Docassist Embassy Verification, Attestation | Birth, Marriage, Death Certificates | Police Clearance


----------



## RubyRuby (Jun 28, 2015)

Thanks, will check them. Really appreciate this!


----------



## chez33 (May 31, 2012)

Ruby - When does your husbands visa expire? 
I have had some lengthy and frank discussions with a lawyer today. As a consequence I am returning to the UK 2 days before my visa expires on Thursday and returning Sunday, I then get the 90 day visitor visa and will have 90 days to get all my docs together, I will then go back to the UK and submit there and wait for the visa. This is a NIGHTMARE for me and my family but the only we we can see for me to remain legal.
What a silly silly expensive mistake I've made :-(


----------



## ernal (Jul 16, 2014)

u can submit and if denied, appeal and include the police clearance, unless u know someone in Pretoria who can assist u at the police clearance


----------



## RubyRuby (Jun 28, 2015)

His permit expires at the end of January. We are considering doing it in our home country too to get the permit done or submitting without the PC just to have proof that we have submitted an application for renewal.


----------



## RubyRuby (Jun 28, 2015)

If I get someone to submit in Pretoria for me, how long will it take for me to get it?


----------



## chez33 (May 31, 2012)

Any news? I went to the UK last weekend and now have my 90days, what a nightmare!!! Once Xmas is over I need to get all my docs together.
Hope you get sorted.


----------



## RubyRuby (Jun 28, 2015)

chez33 said:


> Any news? I went to the UK last weekend and now have my 90days, what a nightmare!!! Once Xmas is over I need to get all my docs together.
> Hope you get sorted.


Only bad news: tried submitting without PC, the refused to take the documents in. They said they were not allowed to take application without PC


----------



## chez33 (May 31, 2012)

RubyRuby said:


> Only bad news: tried submitting without PC, the refused to take the documents in. They said they were not allowed to take application without PC




Just read this. What are you going to do?


----------



## RubyRuby (Jun 28, 2015)

chez33 said:


> Just read this. What are you going to do?
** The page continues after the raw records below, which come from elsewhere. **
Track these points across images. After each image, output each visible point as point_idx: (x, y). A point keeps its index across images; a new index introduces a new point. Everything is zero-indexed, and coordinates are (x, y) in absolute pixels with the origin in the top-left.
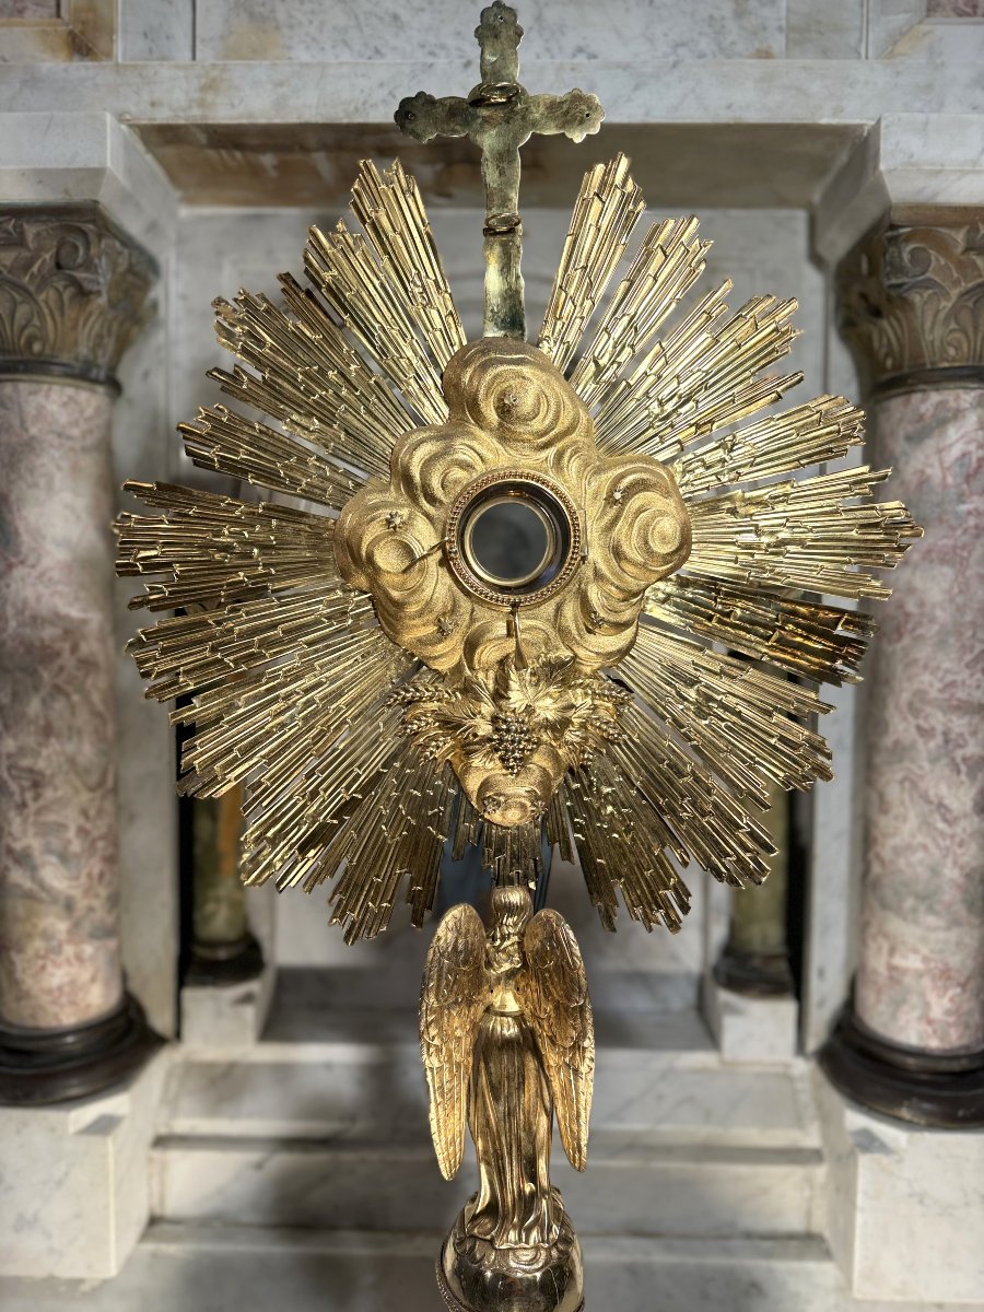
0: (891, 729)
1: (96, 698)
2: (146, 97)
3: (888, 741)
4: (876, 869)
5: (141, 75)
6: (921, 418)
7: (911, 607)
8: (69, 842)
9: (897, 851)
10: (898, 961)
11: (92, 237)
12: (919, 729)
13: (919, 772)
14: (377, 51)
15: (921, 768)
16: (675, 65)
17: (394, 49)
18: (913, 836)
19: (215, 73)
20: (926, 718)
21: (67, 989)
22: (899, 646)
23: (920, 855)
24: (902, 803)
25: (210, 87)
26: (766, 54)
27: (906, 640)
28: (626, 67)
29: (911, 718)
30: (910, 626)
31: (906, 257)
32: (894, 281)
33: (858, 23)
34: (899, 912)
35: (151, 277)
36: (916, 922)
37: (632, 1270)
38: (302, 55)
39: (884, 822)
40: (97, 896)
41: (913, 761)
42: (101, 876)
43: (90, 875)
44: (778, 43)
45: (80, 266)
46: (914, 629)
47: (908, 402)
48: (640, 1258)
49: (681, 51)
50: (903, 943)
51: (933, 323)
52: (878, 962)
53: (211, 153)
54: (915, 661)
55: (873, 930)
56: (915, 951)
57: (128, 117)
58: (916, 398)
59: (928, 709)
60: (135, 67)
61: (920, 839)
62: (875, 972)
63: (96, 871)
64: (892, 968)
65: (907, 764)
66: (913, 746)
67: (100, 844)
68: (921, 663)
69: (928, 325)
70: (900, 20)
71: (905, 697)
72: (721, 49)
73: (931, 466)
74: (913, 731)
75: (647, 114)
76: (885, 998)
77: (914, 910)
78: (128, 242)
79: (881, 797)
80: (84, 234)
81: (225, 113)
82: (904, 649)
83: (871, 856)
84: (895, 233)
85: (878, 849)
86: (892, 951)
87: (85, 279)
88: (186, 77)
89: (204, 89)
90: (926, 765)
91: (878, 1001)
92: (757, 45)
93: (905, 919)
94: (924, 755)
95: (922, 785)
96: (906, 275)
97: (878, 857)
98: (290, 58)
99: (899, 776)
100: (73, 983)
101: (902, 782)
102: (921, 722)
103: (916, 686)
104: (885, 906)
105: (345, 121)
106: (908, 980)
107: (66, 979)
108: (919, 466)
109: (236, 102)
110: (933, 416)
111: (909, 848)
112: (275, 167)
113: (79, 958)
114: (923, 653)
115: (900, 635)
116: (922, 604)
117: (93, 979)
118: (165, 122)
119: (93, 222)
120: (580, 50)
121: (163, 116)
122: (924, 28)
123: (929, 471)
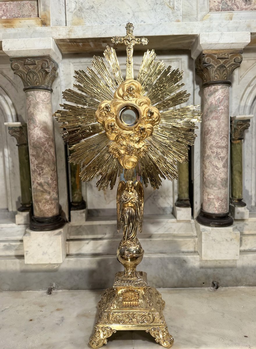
0: (207, 152)
1: (52, 153)
2: (58, 34)
3: (206, 155)
4: (205, 180)
5: (56, 29)
6: (211, 91)
7: (210, 129)
8: (49, 181)
9: (208, 176)
10: (209, 197)
11: (49, 62)
12: (212, 152)
13: (212, 160)
14: (102, 23)
15: (212, 159)
16: (160, 24)
17: (106, 22)
18: (211, 173)
19: (71, 28)
20: (213, 150)
21: (50, 209)
22: (208, 136)
23: (213, 176)
24: (209, 166)
25: (70, 31)
26: (178, 21)
27: (209, 135)
28: (151, 25)
29: (210, 150)
30: (210, 132)
31: (206, 60)
32: (204, 65)
33: (196, 13)
34: (209, 188)
35: (57, 68)
36: (212, 189)
37: (161, 258)
38: (88, 24)
39: (206, 171)
40: (54, 192)
41: (211, 158)
42: (55, 188)
43: (53, 187)
44: (180, 18)
45: (47, 68)
46: (210, 133)
47: (208, 88)
48: (162, 256)
49: (162, 20)
50: (210, 193)
51: (212, 73)
52: (206, 198)
53: (70, 43)
54: (211, 139)
55: (205, 192)
56: (212, 195)
57: (54, 38)
58: (210, 87)
59: (213, 148)
60: (55, 28)
61: (213, 173)
62: (205, 199)
63: (54, 187)
64: (208, 198)
65: (209, 159)
66: (211, 155)
67: (55, 182)
68: (212, 139)
69: (211, 73)
70: (204, 13)
71: (209, 146)
72: (170, 20)
73: (213, 100)
74: (211, 152)
75: (155, 34)
76: (207, 204)
77: (212, 187)
78: (54, 62)
79: (205, 165)
80: (47, 61)
81: (73, 37)
82: (208, 137)
83: (204, 178)
84: (204, 56)
85: (205, 176)
86: (208, 195)
87: (48, 70)
88: (65, 29)
89: (69, 32)
90: (213, 159)
91: (206, 205)
92: (177, 19)
93: (210, 189)
94: (213, 157)
95: (213, 163)
96: (206, 64)
97: (205, 177)
98: (85, 25)
99: (208, 161)
100: (51, 208)
101: (209, 162)
102: (212, 150)
103: (211, 144)
104: (206, 187)
105: (97, 37)
106: (211, 200)
107: (49, 208)
108: (211, 101)
109: (75, 34)
110: (213, 90)
111: (211, 175)
112: (82, 45)
113: (52, 203)
114: (212, 137)
115: (208, 134)
116: (212, 128)
117: (54, 208)
118: (62, 38)
119: (49, 59)
120: (142, 21)
121: (61, 37)
122: (209, 14)
123: (212, 102)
We managed to submit the application two weeks back and yesterday got a message saying the permit is ready for collection. Now I am really stressed out, not sure what the outcome is going to be  

How are things on your side? Did you manage to put all your documents together?


----------



## RubyRuby (Jun 28, 2015)

RubyRuby said:


> We managed to submit the application two weeks back and yesterday got a message saying the permit is ready for collection. Now I am really stressed out, not sure what the outcome is going to be
> 
> How are things on your side? Did you manage to put all your documents together?


We just got the visa. Positive outcome. I'm surprised they processed it in such a short time. He submitted on the 11th of January and collected today.


----------



## chez33 (May 31, 2012)

I'm delighted for you!

I;m heading back to the UK in 4 weeks to submit as I'm not allowed to submit here on tourist visa. Just waiting on my Police clearance. Problem I have now is that my British passport only has 9 months on it and it needs 2 years for the visa? so I plan to get a fast track visa once in the UK, BUT the police clearance will have my old passport number!! I feel like I'm living a nightmare right now!
I have to be over a month away from my husband and kids and then they still might say 'no sorry, your police clearance needs to be on your renewed passport' Arrgggghhhhh


----------



## RubyRuby (Jun 28, 2015)

chez33 said:


> I'm delighted for you!
> 
> I;m heading back to the UK in 4 weeks to submit as I'm not allowed to submit here on tourist visa. Just waiting on my Police clearance. Problem I have now is that my British passport only has 9 months on it and it needs 2 years for the visa? so I plan to get a fast track visa once in the UK, BUT the police clearance will have my old passport number!! I feel like I'm living a nightmare right now!
> I have to be over a month away from my husband and kids and then they still might say 'no sorry, your police clearance needs to be on your renewed passport' Arrgggghhhhh


I know how that feels. This is exactly how I felt when my husband's permit was about to expire. I just checked about passport validity, shouldn't it be 30 days instead of 2 years? 

Your passport should be valid for a minimum period of 30 days from the date of exit from South Africa. (got this from a website)

I had a friend who's passport was expiring before his permit, instead of renewing both his passport and visa at the same time, he focused on getting the visa sorted first and then applied for a passport renewal once the visa was issued. So now he has to travel with 2 passports, the new one and the old one coz his permits are on the old one.


----------